PwC predicts about 270 global auto supplier deals in 2012 with a projected total value of $16 billion — similar to the 262 deals worth $16 billion in 2006.
There were 303 global auto supplier M&A deals in 2011 but at a value of only $10 billion.
The study, “Consolidation in the Global Automotive Supply Industry 2012,” says global automotive production is predicted to rise 40 percent by 2017, creating a buyer’s market for the supply base.
European automotive suppliers remain the biggest targets for M&A activity as the continent’s economy continues to stumble, the PwC study said.
“During the last 12 months, global auto suppliers, particularly from North America and China, have been targeting European competitors, predominately in powertrain subsystems,” Dietmar Ostermann, PwC’s global automotive advisory leader, said in a statement. “Auto executives should take a harder look at how the industry will continue to change, as leading suppliers will be expected to support global (automaker) platforms and participate in China’s large and continuously growing auto market, by serving both global (joint venture automakers) and domestic Chinese automakers.”

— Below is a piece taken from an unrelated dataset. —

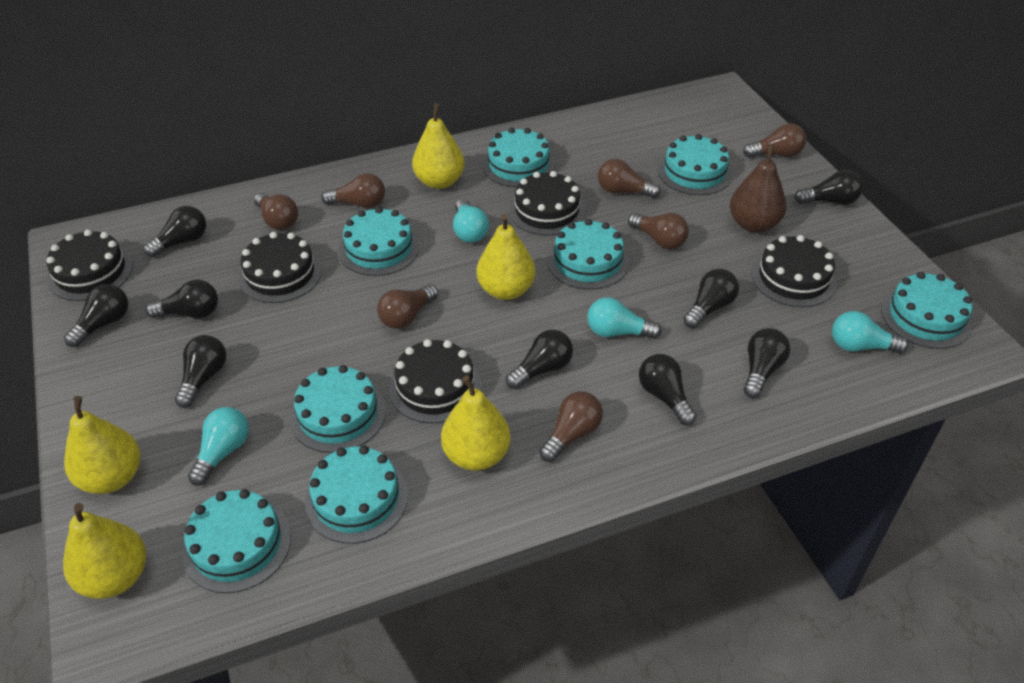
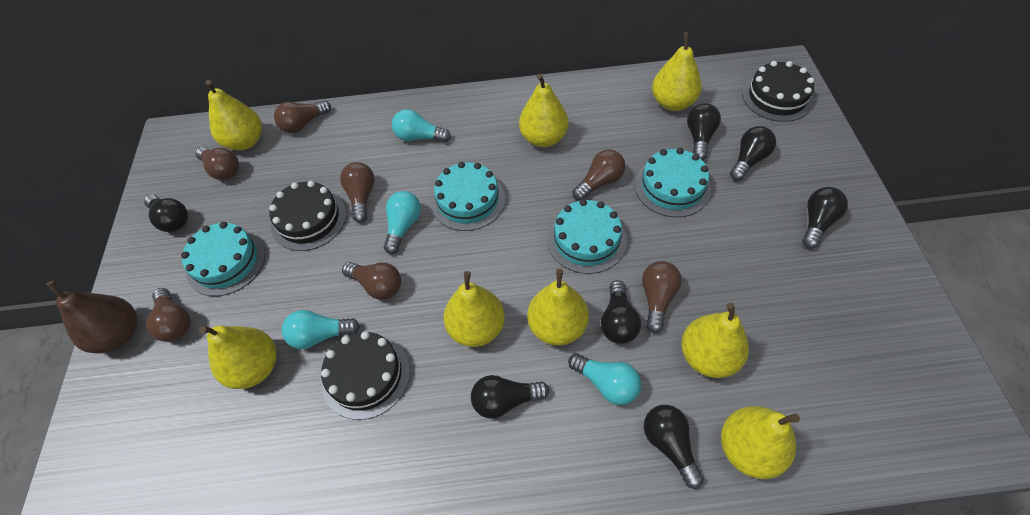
black cake: [46,230,133,301] [238,232,322,303] [389,339,482,423] [509,171,586,236] [752,235,837,307] = 5 -> [269,181,346,251] [321,331,410,420] [742,61,814,122] = 3
black light bulb: [64,284,128,347] [143,206,206,257] [145,280,218,318] [175,335,226,408] [506,330,573,389] [639,354,697,425] [683,269,739,328] [743,328,790,398] [794,170,863,205] = 9 -> [144,195,188,232] [471,375,549,419] [601,280,641,344] [644,405,704,489] [687,103,721,160] [730,126,776,181] [802,187,848,249] = 7
turquoise cake: [182,489,291,593] [290,365,386,453] [305,446,408,544] [339,207,419,276] [482,128,555,187] [547,219,629,290] [658,134,733,195] [881,272,973,349] = 8 -> [181,222,265,296] [431,162,505,231] [548,199,627,274] [635,148,711,217] = 4
yellow pear: [63,503,146,599] [64,396,140,494] [412,103,465,189] [441,375,511,471] [476,214,536,300] = 5 -> [199,325,277,389] [205,80,262,151] [444,271,505,347] [519,74,568,147] [527,269,589,346] [652,32,702,111] [682,303,749,378] [721,406,800,479] = 8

M&A activity among powertrain suppliers leads all supplier technologies this year, representing 26 percent of all deals globally. Powertrain represents 56 percent of all deals by Chinese companies for the year to date.
Of the 350 global powertrain suppliers covered in the study, 60 are “strong buyers” and 55 “strong divestors and distressed candidates,” according to the study.
Chassis suppliers rank second in PwC’s study with 314 global suppliers, 60 of which are strong buyers and 42 strong divestors.
The study also found that North American, European, Japanese and South Korean suppliers have not returned to pre-recession capital investment — the amount a company spends on fixed or other assets for future gain. Capital investment as a percentage of sales was 4.1 percent in 2011 for PwC’s top global 100 suppliers, compared with 5.1 percent in 2008.
Comparatively, for Chinese suppliers, capital investment spending as a percentage of revenue was 7.1 percent in 2011.